SURVIVING ‘THE AMAZON’: SERVICE THE HELL OUT OF THEM!
Amazon dominates online sales traffic, equaling all other e-commerce sites combined when measured across 11 retail categories. While retail stores still attract a significantly larger share of consumers’ purchases for many purchasing categories, there are some service-minded practices that can help retailers compete with and even out-sell ‘The Amazon’.
Practice 2: Service the HELL Out of Them!
It is well known that when tackling any type of home project, having the right tools makes for much easier work. Likewise beating e-commerce retailers with exceptional service is easy and can actually become second nature when adopting certain guidelines within the retail setting.
- Manage your inventory. Provide convenience by having the products that customers want, immediately when they want them. While inventory turns must be managed to maintain healthy cash flow, retailers should scale their inventory toward the items that move. Understand and prepare for seasonality. Good ERP software is available, many at fairly low cost, to provide trends and recommendations regarding stock levels.
- Create events/experiences. Partner with like-minded brands, experts, artists, and organizations to host events in your store or parking lot.

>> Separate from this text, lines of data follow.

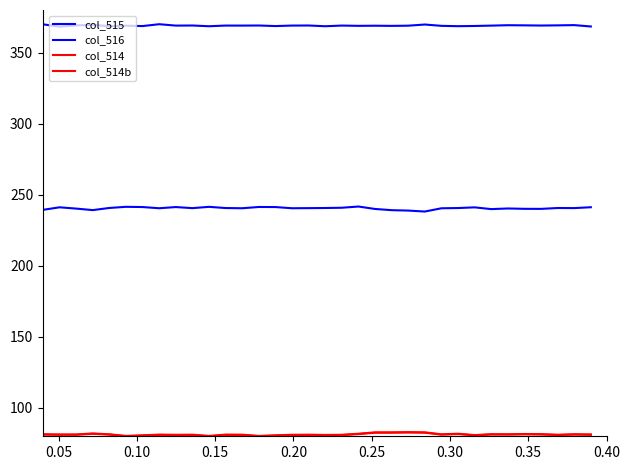

How many lines are shown in the chart?

4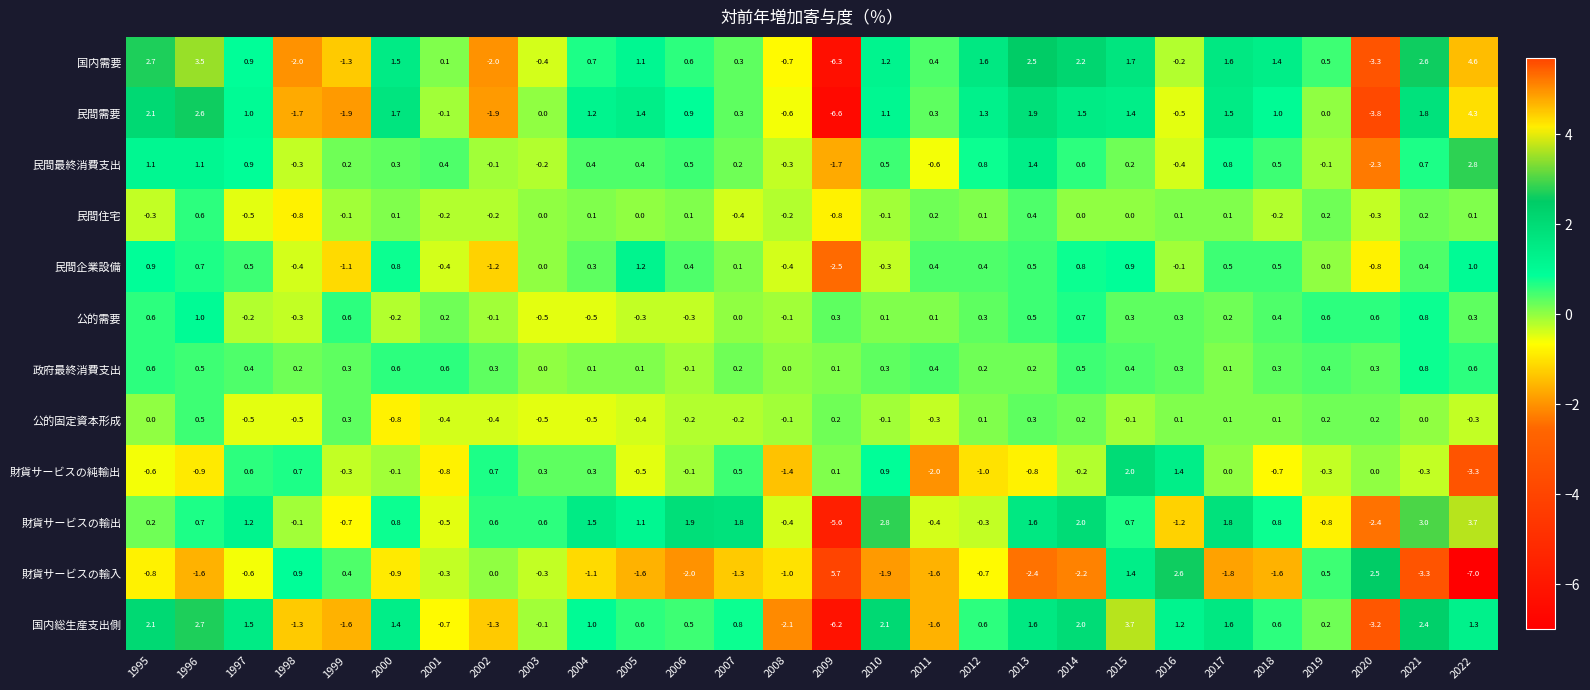

Count the number of data series in this chart.

12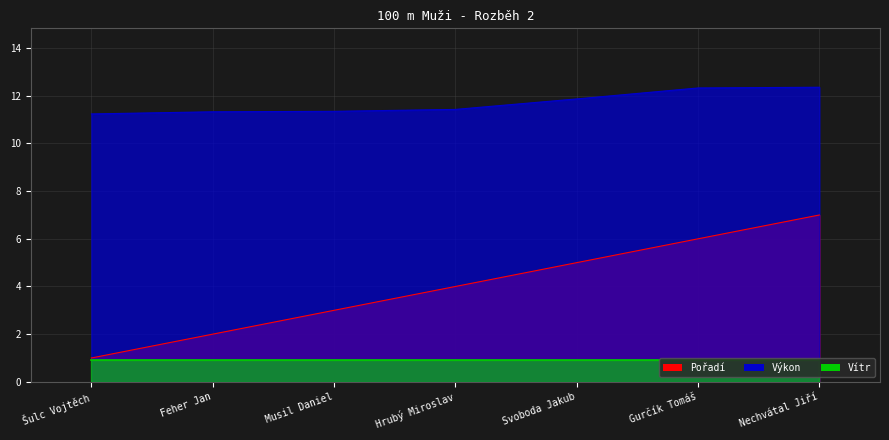

True or false: Výkon has a value of 16.9 at Musil Daniel.

False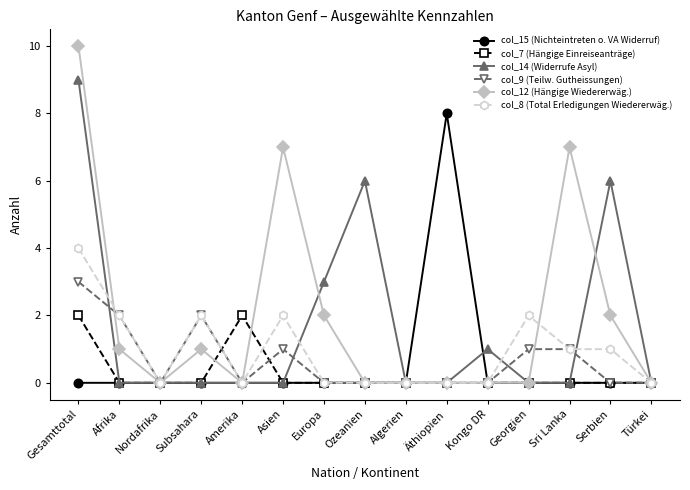

What is the approximate value of col_7 (Hängige Einreiseanträge) at Amerika?

2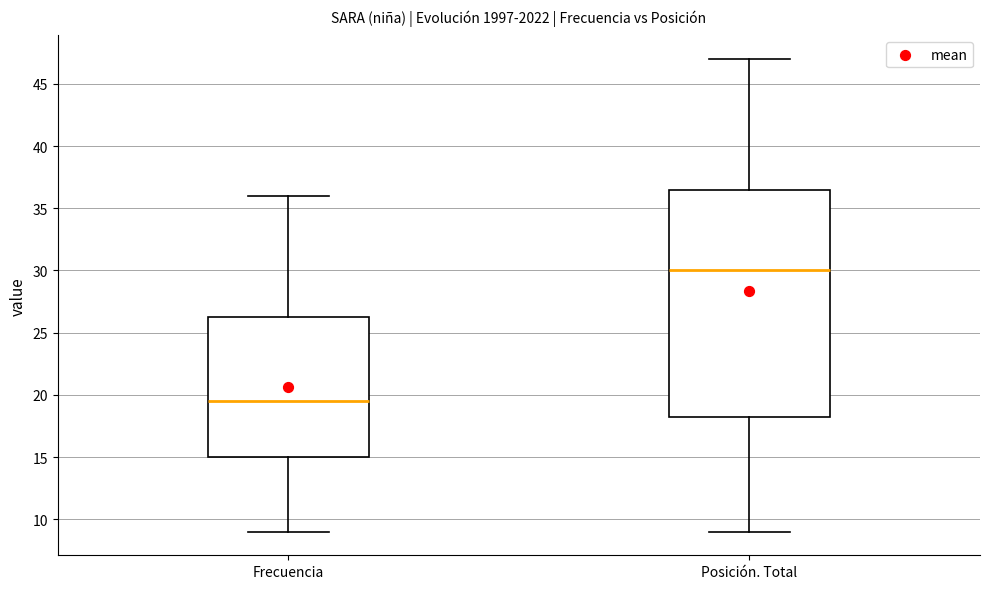

Reading left to right, read every box against the y-axis: the position of its median line, the range the box covers, and the ends of its whiskers. The values are not printed on the chart, so give them approximately, as read against the axis.

Frecuencia: median 19.5, box 15.0 to 26.5, whiskers 9.0 to 36.0
Posición. Total: median 30.0, box 18.5 to 36.5, whiskers 9.0 to 47.0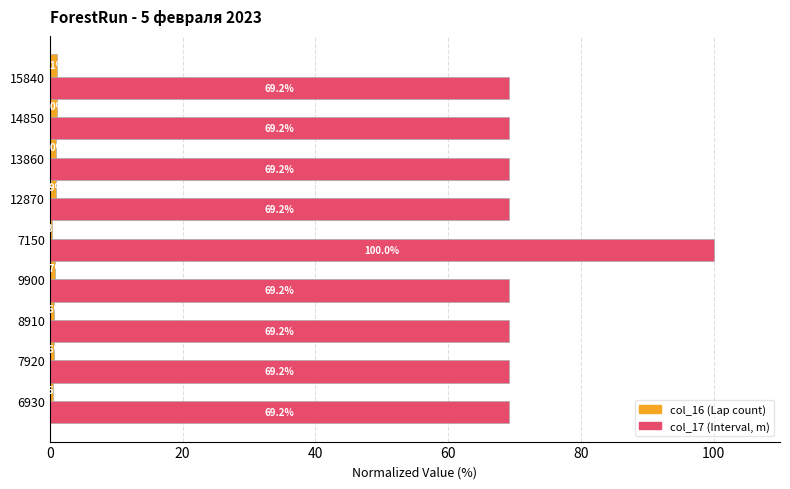

Which category has the highest value across all series?

7150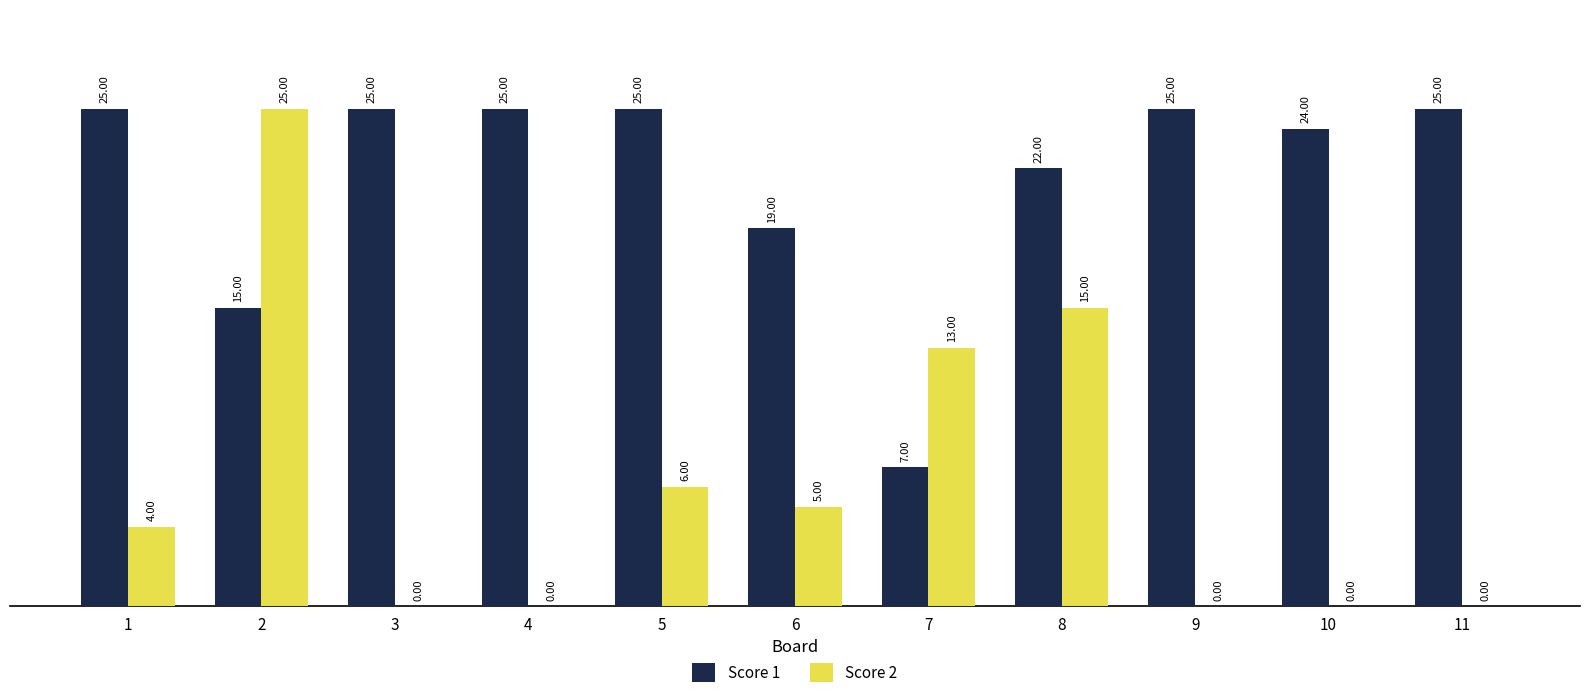

What is the maximum value shown in the chart?

25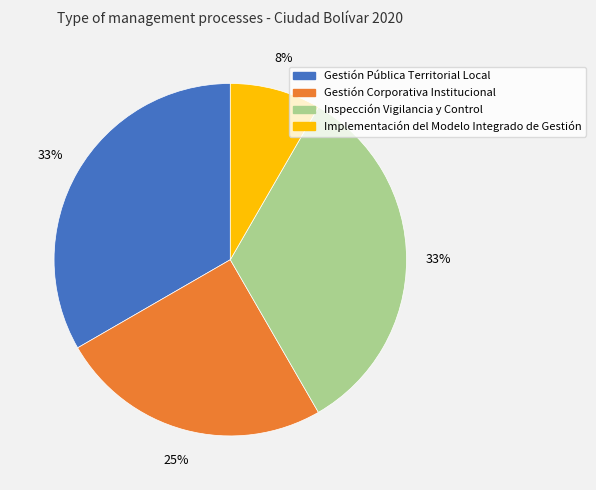

Is the sum of Inspección Vigilancia y Control and Gestión Corporativa Institucional greater than half?

Yes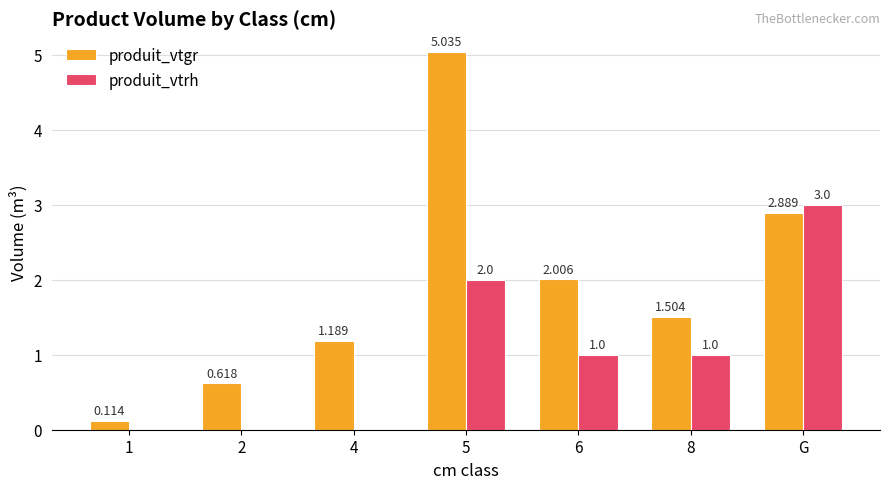

Which series has the largest range (max minus min)?

produit_vtgr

Ask your suppliers to support your efforts. Conduct learning sessions or hold customer appreciation days. It may sound simple, but the fact of the matter is that customers are much more likely to shop with you again and become loyal customers if you offer a better experience than your competitors.
- Know your Products! Shoppers prefer to buy from people rather than faceless companies. Insure that you and your staff know your products so that a trusting relationship is built with your customer base. Try new products or have your customers try products and report back to you with their findings. Ask your suppliers to support these efforts.
- Create a loyalty program. Seventy-two percent of U.S. businesses with loyalty programs see a return on their investment (Experian), yet only half of retailers have some form of customer loyalty program in place. The simpler the loyalty program, the better. For example, create a point system for each dollar spent or desired customer action. Then set up milestones for customers to redeem their points.